PROBLEM DESCRIPTION: Update the text read from each of the items below by replacing "Liebe Tennisfreunde" with "Liebe Mitglieder", keeping every other line the same. Give only the text, without the pictures.

EXCERPTED DATA:
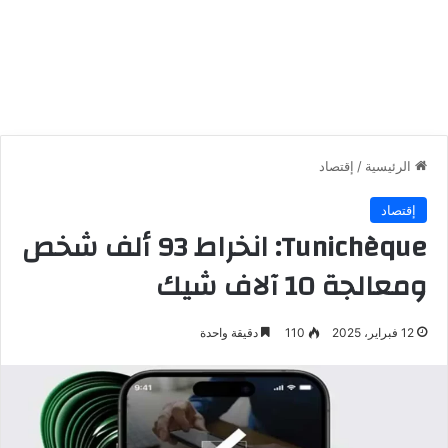
الرئيسية
/
إقتصاد
إقتصاد
Tunichèque: انخراط 93 ألف شخص
ومعالجة 10 آلاف شيك
12 فبراير، 2025
110
دقيقة واحدة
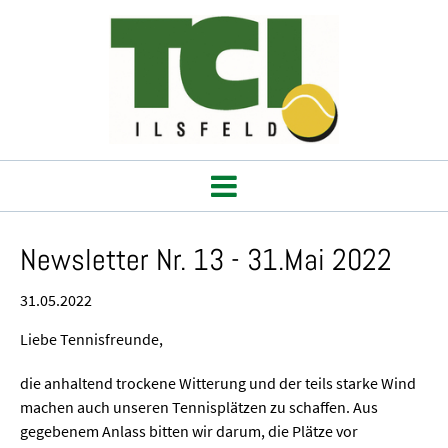
Newsletter Nr. 13 - 31.Mai 2022
31.05.2022
Liebe Tennisfreunde,
die anhaltend trockene Witterung und der teils starke Wind
machen auch unseren Tennisplätzen zu schaffen. Aus
gegebenem Anlass bitten wir darum, die Plätze vor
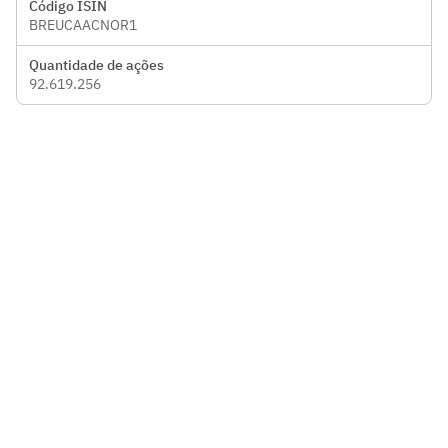
Código ISIN
BREUCAACNOR1
Quantidade de ações
92.619.256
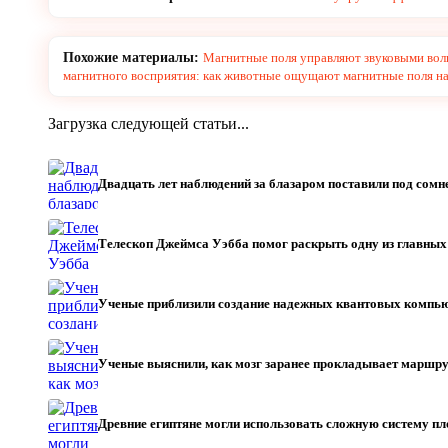
Похожие материалы:
Магнитные поля управляют звуковыми вол
магнитного восприятия: как животные ощущают магнитные поля на
Загрузка следующей статьи...
Двадцать лет наблюдений за блазаром поставили под со
Телескоп Джеймса Уэбба помог раскрыть одну из главны
Ученые приблизили создание надежных квантовых компь
Ученые выяснили, как мозг заранее прокладывает маршру
Древние египтяне могли использовать сложную систему пл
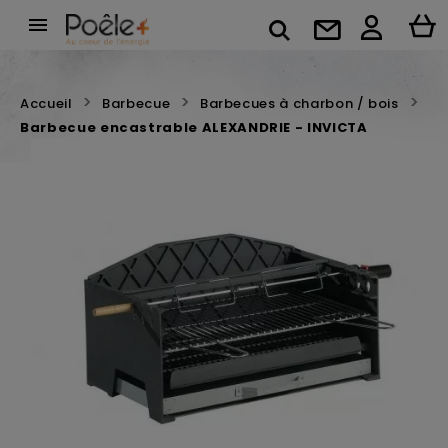

Accueil
Barbecue
Barbecues à charbon / bois
Barbecue encastrable ALEXANDRIE - INVICTA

SOLUTION TO THE EXERCISE:
الرئيسية
/
إقتصاد
إقتصاد
Tunichèque: انخراط 93 ألف شخص
ومعالجة 10 آلاف شيك
12 فبراير، 2025
110
دقيقة واحدة
Newsletter Nr. 13 - 31.Mai 2022
31.05.2022
Liebe Mitglieder,
die anhaltend trockene Witterung und der teils starke Wind
machen auch unseren Tennisplätzen zu schaffen. Aus
gegebenem Anlass bitten wir darum, die Plätze vor
Código ISIN
BREUCAACNOR1
Quantidade de ações
92.619.256
Похожие материалы:
Магнитные поля управляют звуковыми вол
магнитного восприятия: как животные ощущают магнитные поля на
Загрузка следующей статьи...
Двадцать лет наблюдений за блазаром поставили под со
Телескоп Джеймса Уэбба помог раскрыть одну из главны
Ученые приблизили создание надежных квантовых компь
Ученые выяснили, как мозг заранее прокладывает маршру
Древние египтяне могли использовать сложную систему пл

Accueil
Barbecue
Barbecues à charbon / bois
Barbecue encastrable ALEXANDRIE - INVICTA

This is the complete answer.